L'impuissance, c'est moche...

 

 

Et mon titre est d'une pertinence et d'une subtilité hallucinante... 20 ans, pour beaucoup, c'est le plus bel âge : on est jeune, on est beau, on en veut... Pour une de mes amies, appelons-là A, 20 ans, ça craint... Je sais pas trop par où commencer, je ne sais même pas si écrire va aider, d'autant plus que je me dis que finalement le faire sur mon blog n'est peut-être pas une bonne idée, c'est même peut-être un peu de l'exhib' mal placée, mais ce soir je me sens vraiment comme un manchot en plein Sahara.

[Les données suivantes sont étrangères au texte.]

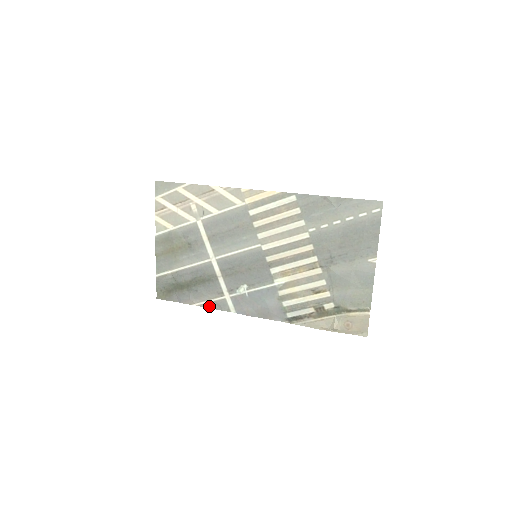
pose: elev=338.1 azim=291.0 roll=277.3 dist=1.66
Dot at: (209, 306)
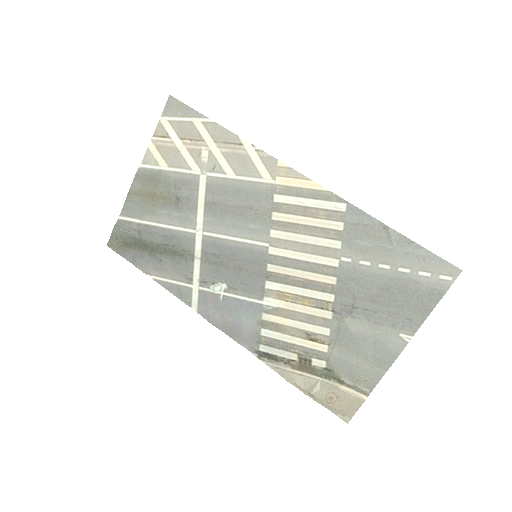
Dot at: (167, 287)
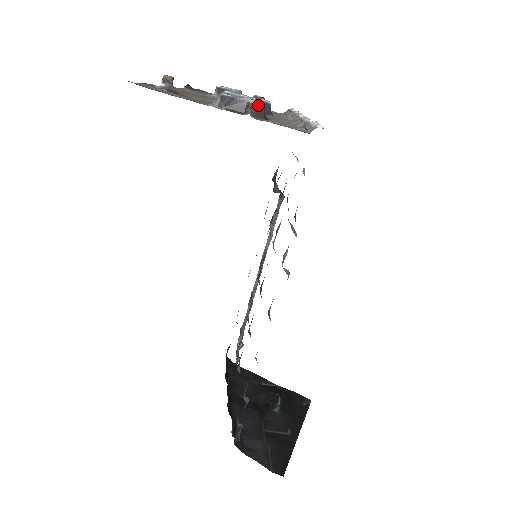
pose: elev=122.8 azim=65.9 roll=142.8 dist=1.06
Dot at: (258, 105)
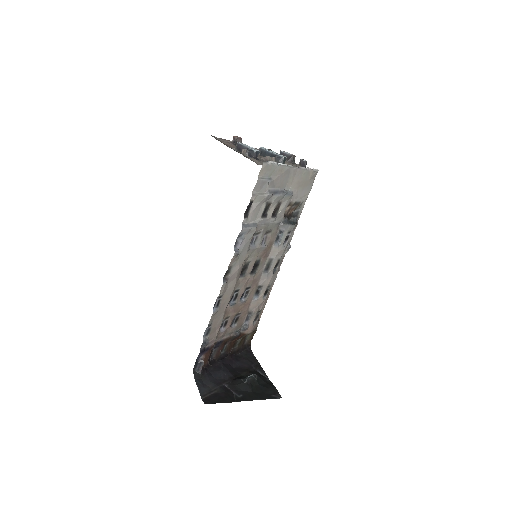
Dot at: (252, 150)
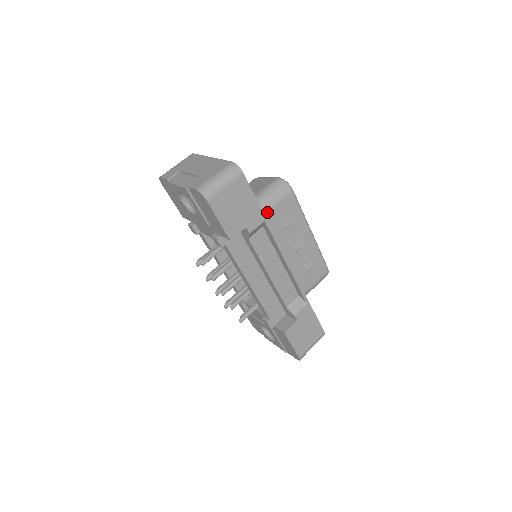
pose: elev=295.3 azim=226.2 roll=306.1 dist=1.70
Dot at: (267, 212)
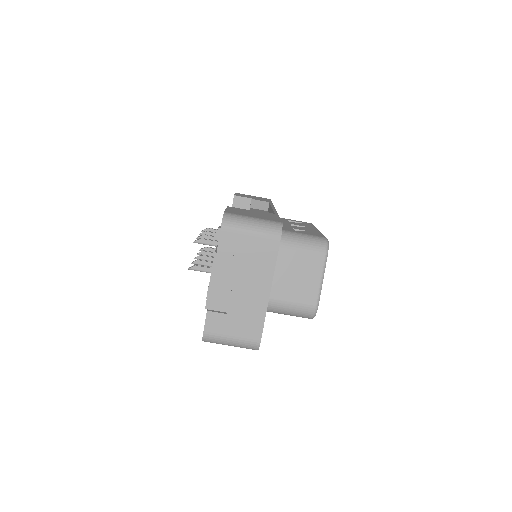
Dot at: occluded
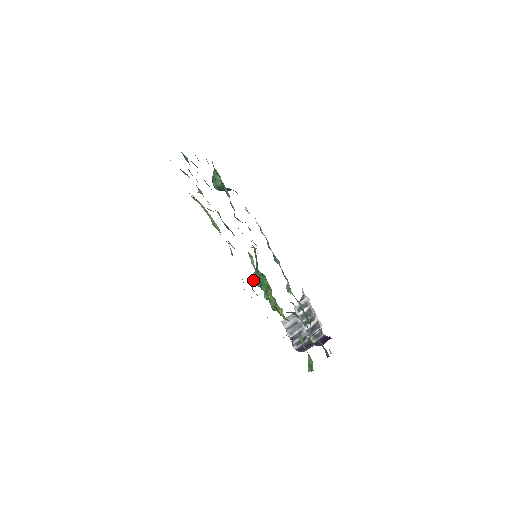
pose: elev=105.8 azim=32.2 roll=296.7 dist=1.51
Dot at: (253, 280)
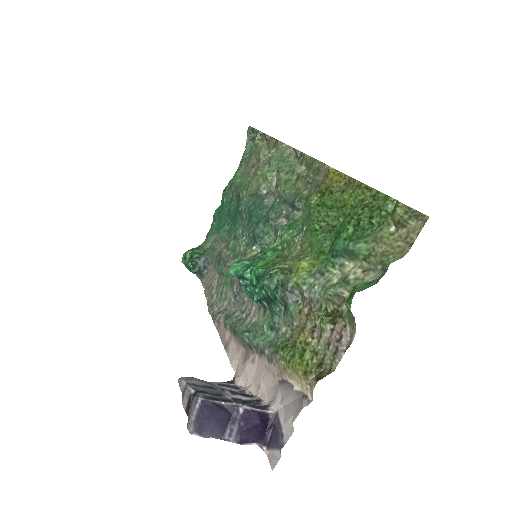
Dot at: (236, 264)
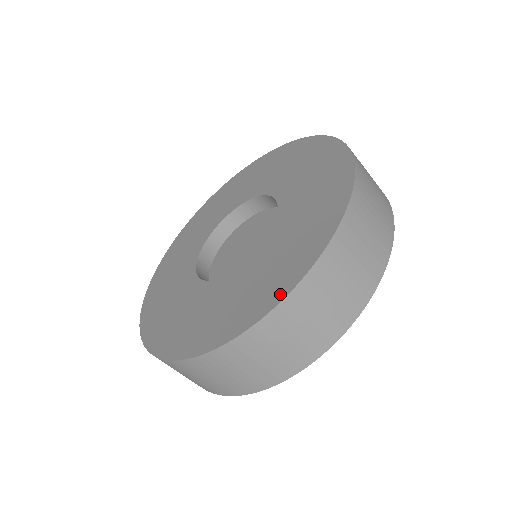
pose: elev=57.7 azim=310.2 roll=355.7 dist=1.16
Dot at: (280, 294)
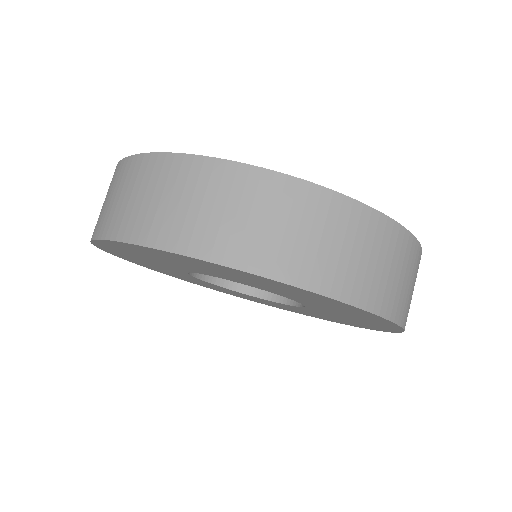
Dot at: (329, 192)
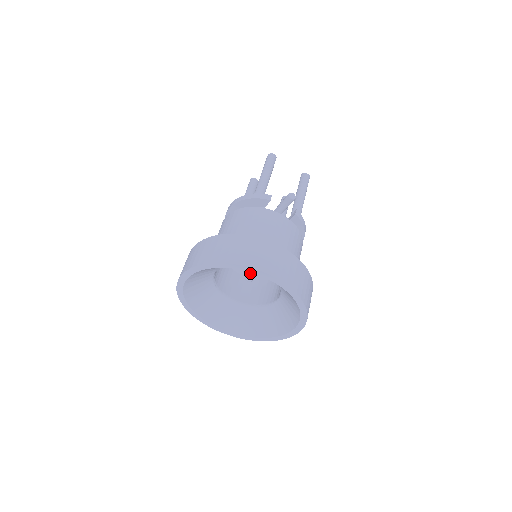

Quand A m'a demandé ce matin si je pouvais l'accompagner chez le médecin, je n'ai pas bien compris (je ne connais pas bien A, je l'aide en cours, c'est tout), mais la vox populi veut que dans ce cas, on ne pose pas de question et on accepte, on ne sait jamais, peut-être qu'un truc grave se passe, et par "truc grave", j'entends souvent : "un alien dans le tiroir" pour une fille de mon âge.

Donc on fait civiquement ce que monsieur ou madame tout le monde fait, on répond "bien sûr" avec un sourire qui se veut rassurant, même si sur ta face de parano-hystérico-anxieuse, ça fait plus une grimace du genre : "putain de merde, dans quoi je vais me fourrer encore?" (rigolez pas les gens, je suis très poissarde). Et voilà, bon gré mal gré, tu sèches la Géo Diff, bah, pas grave, pour ce que t'en comprends, et tu pars à l'aventure dans Paris. A est à côté de toi, te parle vaguement des cours tout en triturant une grande enveloppe, toi tu réponds en t'inquiétant tout aussi vaguement de ses soucis en cours et vous arrivez à destination, une destination que tu as vaguement repérée dans ton plan mental de Paris (oui c'est vague pour l'instant cette histoire, d'ailleurs toi aussi tu te sens vague à ce stade-là).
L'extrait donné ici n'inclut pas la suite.